孟靈湘自然知曉那金絲牢籠是多麼的讓人絕望,她安慰沈亮:“按照沈大人這一說法,老夫人像是心病,你們沒有好好談談嗎?”
沈亮搖頭:“談過,只是每次母親一激動起來,心就會絞痛,故而不敢跟母親爭論太多,她有她的觀點,下官有下官的立場,所以……”
所以母子關係纔會這麼僵硬,孟靈湘算是知曉了這其中的原委。
四人到達後院大門的時候,孟靈湘發現沈亮神情有點侷促,來回走動的小步伐透露了他緊張的心思。
他深吸一口氣,在後院門外,謹慎的整理了自己的衣裳,對自己跟來的那個小廝說道:“你去裡面報備一下,就說我來了。”
這來看自己的母親還需要到裡面報備,看來這倆母子之前的關係真的很僵硬。
那名小廝得令進去一會後纔出來:“大人,老夫人說,這是你家,你想進就進,無需向她報備。”
沈亮臉色難堪,眼中有痛苦之色,而後,對孟靈湘禮儀伸出手,讓她先進。
孟靈湘當做沒有看到他剛纔的樣子,點頭,走了進去。
進去後才發現別有洞天,這老夫人真的很喜歡種植花草,很多花草還是有名的藥材。
侍女打開房門後,孟靈湘就聞到一股淡淡的藥味,她跟沈亮站在屏風口,屏風上繡着松柏,孤傲的生長在懸崖上,上面還有一行字。
太小,又隔着較遠,孟靈湘沒有看清楚。
“娘,兒帶了一位大夫來給娘看病。”按理說,孟靈湘被隔離在屏風外,還有說理。
但是身爲親生兒子的沈大人竟然也被隔離在屏風外。
等了許久,裡面才傳來聲音,蒼老中又帶着韌勁的語氣:“是麼,又找來一位自稱神醫的江湖術士來折騰我這把老骨頭?”
“不是的,這是世子身邊的人,我……”沈亮急的解釋。
話被打斷:“你說誰身邊的?”
“世子……”沈亮語氣有點低沉,像是在害怕。
“不見,老身沒那福分,沁水,送客。”
裡面話頭一落,就見屏風後走出一女子,梳着兩個可愛的包子頭,雙手疊在腹前,站在孟靈湘面前一手指着門外道:“姑娘,請。”
這逐客之意是不是來的太快了?
孟靈湘冷笑一聲,對裡頭說道:“老夫人這是要公然拒絕世子的好意?”
“老身還拒絕了,怎麼了?”沒想到裡面的語氣比她更橫。
這下,孟靈湘算是明白之前沈亮說的性子剛烈何意了。
她看一眼身邊的沈大人,只見他額頭冒出細汗,對她報以歉意,小聲說:“母親對世子誤會極深,她認爲就是世子挑撥了下官,所以下官纔不去爲自己力爭。”

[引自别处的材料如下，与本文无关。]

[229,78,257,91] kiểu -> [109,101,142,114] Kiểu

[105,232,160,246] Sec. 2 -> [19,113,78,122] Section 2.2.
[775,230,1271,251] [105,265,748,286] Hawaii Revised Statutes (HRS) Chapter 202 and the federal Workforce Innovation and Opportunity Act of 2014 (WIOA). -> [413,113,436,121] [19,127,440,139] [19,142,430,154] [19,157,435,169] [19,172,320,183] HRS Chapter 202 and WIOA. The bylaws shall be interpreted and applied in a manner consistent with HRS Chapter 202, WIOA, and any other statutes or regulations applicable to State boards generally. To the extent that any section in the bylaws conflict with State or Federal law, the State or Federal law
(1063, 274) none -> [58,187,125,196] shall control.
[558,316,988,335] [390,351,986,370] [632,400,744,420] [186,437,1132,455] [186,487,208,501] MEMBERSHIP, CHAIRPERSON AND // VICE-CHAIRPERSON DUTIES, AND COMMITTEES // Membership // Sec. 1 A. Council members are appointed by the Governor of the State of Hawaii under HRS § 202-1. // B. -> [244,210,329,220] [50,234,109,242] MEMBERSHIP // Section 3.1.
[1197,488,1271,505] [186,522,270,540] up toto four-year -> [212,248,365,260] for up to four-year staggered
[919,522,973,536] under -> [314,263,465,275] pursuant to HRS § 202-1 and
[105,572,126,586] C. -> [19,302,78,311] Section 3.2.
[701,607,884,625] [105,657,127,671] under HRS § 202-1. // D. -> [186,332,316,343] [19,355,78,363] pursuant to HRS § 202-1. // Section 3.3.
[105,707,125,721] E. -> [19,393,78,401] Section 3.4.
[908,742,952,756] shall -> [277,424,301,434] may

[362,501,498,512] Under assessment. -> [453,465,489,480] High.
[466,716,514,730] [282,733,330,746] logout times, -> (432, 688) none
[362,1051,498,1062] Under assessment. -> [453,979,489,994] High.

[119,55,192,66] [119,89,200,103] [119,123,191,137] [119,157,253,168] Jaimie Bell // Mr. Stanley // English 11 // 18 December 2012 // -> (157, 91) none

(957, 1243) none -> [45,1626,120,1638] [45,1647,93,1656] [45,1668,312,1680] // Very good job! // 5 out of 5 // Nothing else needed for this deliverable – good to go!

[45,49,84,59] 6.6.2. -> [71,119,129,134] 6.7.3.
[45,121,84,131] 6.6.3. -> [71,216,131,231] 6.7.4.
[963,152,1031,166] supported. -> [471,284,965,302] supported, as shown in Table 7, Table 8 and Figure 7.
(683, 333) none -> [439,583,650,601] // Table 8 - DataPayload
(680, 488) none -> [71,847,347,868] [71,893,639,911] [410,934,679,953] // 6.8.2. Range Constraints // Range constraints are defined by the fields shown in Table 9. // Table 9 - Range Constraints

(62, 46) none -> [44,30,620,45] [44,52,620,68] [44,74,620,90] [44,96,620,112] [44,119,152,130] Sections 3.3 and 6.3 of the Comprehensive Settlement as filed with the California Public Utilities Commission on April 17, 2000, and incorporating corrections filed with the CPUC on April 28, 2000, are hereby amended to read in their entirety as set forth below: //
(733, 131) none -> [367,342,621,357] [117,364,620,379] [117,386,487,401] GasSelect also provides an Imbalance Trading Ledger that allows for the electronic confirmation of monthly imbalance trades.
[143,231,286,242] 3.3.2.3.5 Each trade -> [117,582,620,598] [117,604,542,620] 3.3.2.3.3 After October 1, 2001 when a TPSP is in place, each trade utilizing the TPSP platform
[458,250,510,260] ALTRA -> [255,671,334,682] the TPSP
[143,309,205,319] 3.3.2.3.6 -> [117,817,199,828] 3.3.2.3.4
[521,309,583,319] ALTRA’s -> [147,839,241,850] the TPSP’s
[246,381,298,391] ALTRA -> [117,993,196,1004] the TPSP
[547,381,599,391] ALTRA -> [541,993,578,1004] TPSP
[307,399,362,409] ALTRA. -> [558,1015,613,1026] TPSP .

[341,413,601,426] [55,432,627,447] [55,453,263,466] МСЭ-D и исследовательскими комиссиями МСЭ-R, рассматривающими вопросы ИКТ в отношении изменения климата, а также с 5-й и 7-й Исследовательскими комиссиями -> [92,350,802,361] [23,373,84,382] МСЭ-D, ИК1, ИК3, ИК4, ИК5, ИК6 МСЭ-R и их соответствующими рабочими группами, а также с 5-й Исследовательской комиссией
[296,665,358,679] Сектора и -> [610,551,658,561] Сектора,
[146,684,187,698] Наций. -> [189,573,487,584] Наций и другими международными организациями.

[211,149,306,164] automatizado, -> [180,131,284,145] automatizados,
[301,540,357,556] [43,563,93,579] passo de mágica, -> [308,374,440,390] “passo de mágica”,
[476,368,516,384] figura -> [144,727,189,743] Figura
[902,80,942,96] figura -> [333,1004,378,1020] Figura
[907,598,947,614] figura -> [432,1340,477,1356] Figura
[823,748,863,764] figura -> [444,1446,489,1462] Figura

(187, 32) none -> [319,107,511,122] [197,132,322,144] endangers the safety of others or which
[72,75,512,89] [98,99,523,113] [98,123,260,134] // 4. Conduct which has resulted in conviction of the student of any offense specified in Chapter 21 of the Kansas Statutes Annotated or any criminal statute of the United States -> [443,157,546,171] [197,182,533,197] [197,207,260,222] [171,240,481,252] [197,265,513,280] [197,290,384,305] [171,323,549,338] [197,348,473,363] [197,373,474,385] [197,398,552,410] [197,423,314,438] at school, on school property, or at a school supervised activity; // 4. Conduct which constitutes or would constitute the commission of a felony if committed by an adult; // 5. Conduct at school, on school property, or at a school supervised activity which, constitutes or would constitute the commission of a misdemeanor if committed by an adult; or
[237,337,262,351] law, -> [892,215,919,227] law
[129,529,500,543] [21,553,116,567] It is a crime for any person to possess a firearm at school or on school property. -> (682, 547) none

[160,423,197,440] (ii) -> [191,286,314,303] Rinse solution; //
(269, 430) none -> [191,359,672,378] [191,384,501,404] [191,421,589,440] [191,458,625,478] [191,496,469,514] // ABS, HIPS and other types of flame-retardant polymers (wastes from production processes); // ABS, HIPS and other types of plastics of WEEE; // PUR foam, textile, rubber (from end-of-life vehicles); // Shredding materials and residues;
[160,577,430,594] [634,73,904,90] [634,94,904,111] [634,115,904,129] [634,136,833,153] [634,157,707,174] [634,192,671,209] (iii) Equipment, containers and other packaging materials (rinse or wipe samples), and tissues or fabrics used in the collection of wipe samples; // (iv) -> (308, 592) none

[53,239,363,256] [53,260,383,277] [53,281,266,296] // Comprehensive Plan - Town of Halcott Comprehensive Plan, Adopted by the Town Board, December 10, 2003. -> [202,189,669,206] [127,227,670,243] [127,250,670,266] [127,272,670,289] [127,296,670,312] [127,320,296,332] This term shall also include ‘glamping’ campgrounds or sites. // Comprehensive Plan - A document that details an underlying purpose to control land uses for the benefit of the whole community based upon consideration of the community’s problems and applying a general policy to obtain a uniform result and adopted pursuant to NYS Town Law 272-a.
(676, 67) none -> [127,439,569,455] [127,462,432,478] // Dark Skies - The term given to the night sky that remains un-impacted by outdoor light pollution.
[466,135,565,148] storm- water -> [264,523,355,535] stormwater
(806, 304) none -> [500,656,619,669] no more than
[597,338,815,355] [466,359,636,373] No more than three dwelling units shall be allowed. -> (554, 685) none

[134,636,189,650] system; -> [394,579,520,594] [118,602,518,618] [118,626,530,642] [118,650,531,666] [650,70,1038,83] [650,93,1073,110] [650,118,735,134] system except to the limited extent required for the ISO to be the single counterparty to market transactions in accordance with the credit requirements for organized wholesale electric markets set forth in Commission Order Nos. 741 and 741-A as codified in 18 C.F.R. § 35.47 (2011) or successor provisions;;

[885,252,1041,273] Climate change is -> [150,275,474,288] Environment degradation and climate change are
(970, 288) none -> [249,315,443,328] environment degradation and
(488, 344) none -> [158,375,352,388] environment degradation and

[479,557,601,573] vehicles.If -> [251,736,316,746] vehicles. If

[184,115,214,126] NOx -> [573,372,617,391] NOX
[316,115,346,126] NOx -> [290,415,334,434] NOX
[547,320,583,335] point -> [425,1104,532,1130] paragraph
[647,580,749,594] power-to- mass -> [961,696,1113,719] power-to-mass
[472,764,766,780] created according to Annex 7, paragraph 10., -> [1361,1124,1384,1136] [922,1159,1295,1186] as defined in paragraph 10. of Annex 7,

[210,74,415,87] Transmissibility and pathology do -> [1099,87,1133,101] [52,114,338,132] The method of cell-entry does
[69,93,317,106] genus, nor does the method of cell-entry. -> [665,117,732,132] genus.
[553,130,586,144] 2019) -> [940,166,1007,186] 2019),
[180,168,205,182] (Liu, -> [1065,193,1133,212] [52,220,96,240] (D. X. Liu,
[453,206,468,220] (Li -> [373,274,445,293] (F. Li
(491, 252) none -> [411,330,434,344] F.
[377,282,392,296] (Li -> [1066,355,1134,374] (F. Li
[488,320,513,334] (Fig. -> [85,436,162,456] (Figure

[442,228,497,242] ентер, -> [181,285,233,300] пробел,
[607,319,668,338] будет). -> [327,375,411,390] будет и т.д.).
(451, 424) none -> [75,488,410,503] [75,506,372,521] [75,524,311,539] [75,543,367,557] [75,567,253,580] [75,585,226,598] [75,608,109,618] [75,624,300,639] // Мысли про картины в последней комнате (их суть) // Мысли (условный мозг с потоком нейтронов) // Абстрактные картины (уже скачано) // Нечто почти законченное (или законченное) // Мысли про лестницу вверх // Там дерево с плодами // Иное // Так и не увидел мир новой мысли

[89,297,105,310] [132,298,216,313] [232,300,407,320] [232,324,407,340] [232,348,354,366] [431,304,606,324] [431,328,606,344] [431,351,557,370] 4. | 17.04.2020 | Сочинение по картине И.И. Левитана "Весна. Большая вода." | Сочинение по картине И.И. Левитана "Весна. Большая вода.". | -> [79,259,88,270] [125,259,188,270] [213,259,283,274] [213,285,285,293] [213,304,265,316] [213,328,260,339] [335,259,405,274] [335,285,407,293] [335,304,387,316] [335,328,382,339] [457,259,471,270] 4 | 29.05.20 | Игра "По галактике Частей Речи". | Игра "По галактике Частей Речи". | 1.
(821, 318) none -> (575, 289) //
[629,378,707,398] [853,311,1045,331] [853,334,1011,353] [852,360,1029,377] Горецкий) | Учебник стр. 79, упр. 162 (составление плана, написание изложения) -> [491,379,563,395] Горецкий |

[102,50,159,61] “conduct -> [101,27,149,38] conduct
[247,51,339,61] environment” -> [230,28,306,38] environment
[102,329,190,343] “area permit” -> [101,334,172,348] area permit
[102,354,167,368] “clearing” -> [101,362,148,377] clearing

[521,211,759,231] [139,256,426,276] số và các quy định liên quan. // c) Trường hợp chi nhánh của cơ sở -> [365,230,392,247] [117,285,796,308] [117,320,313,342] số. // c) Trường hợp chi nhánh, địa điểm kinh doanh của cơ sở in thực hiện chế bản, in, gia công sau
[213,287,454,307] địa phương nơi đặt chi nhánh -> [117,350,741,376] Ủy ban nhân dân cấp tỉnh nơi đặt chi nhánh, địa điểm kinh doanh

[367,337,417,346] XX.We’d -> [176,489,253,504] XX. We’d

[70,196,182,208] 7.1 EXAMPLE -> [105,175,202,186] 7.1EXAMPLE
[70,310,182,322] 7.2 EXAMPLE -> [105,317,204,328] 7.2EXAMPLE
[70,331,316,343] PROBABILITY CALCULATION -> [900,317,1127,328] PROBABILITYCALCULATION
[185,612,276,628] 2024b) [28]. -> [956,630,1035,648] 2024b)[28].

孟靈湘微微有些生氣,這明顯就是莫北霄救了這一家人的性命,結果還吃力不討好了,平白被潑一聲騷。
難怪那會她要來這邊的時候,問莫北霄要不要一起。
莫北霄當時轉動水杯,說什麼怕是不待見,這會她算是明白是怎麼樣的不待見了。
如果是莫北霄來,就算拿出世子的身份,怕是這位老夫人也會這般待他吧。
孟靈湘上前一步,那叫沁水的就擋在她面前,態度倒是恭敬,就是語氣也那般強硬:“姑娘,請離開。”
“醫者父母心,我是來給老夫人看病的,這病還沒看,怎麼能走?”說着,又往右走一步。